Caritas Italy
- Established: 2 July 1971; 54 years ago
- Founder: Episcopal Conference of Italy
- Type: Nonprofit
- Tax ID no.: 80102590587
- Purpose: social services, humanitarian relief, development aid, advocacy
- Location: Via Aurelia 796, Rome, Italy;
- Coordinates: 41°53′23″N 12°24′28″E﻿ / ﻿41.8898°N 12.4077°E
- President: Archbishop Carlo Roberto Maria Redaelli
- Website: www.caritas.it

= Caritas Italy =

Italian Catholic charity organization

Caritas Italy (Caritas Italiana) is an Italian charitable organisation.

It was established by the Italian Bishops' Conference to promote overall human development, social justice, and peace, especially focusing on helping the poorest members of society. Caritas Italy is a member of both Caritas Internationalis and of Caritas Europa.

==History==
In 1970 Pope Paul VI dissolved the Italian Pontificia Opera Missionaria (POA, Pontifical Missionary Work), a charity that had been supported by American Roman Catholics and which reported directly to the Apostolic See.
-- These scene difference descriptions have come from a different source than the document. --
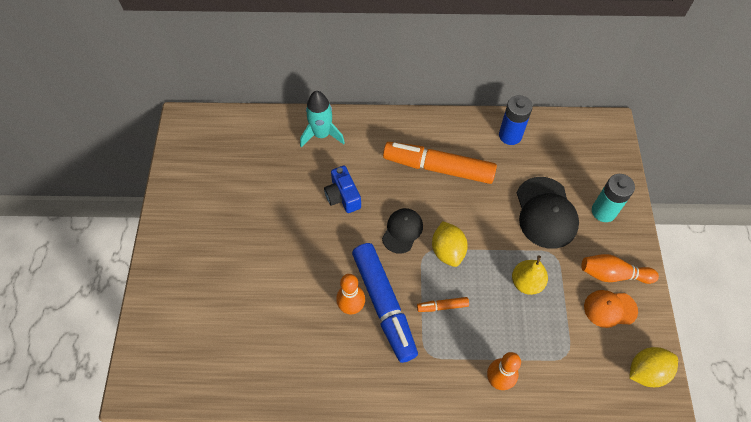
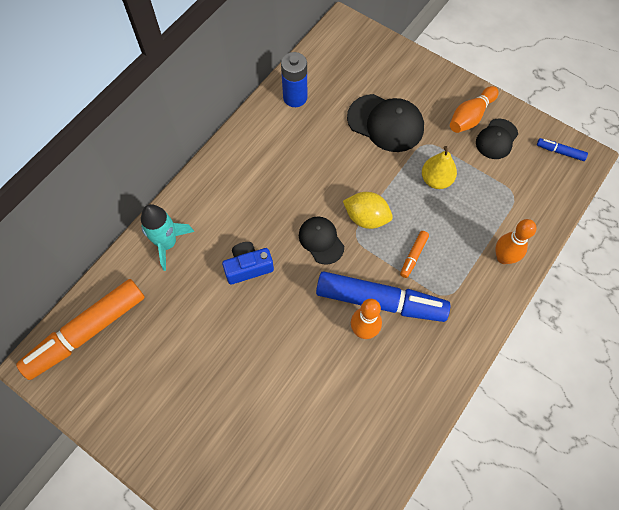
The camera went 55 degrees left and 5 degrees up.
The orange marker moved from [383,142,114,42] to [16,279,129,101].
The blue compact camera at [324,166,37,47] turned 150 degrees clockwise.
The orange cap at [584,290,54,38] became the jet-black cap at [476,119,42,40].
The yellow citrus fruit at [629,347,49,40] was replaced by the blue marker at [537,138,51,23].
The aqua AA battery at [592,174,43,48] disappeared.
It had managed charity work in Italy during the two World Wars and in the early postwar period.

On 14 November 1970, at the seventh General Assembly of the Episcopal Conference of Italy (C.E.I.) the papal recommendations were approved. With decree number 1727/71 of 2 July 1971, the C.E.I. approved the first statute of the diocesan Caritas of Italy, in charge of the Church's charitable and relief activities.

On 28 September 1972, the first national meeting of the diocesan Caritas was held. Three years later, Naples hosted the first national meeting between Church and lay people whose title was "Volunteering and human promotion", dedicated to the arising questions of the socalled Third Sector.

On 10 June 1977, Caritas Italiana and the Italian Ministry of Defence signed an agreement which added the former Pontificia Opera Missionaria to the list of entities where conscientious objectors could perform their civil service. The list was public and available at military districts.

In 2021, almost 1.5 million interventions were provided, and the organisation's listening centers gave support to 227,566 people (7.7% more than the previous year).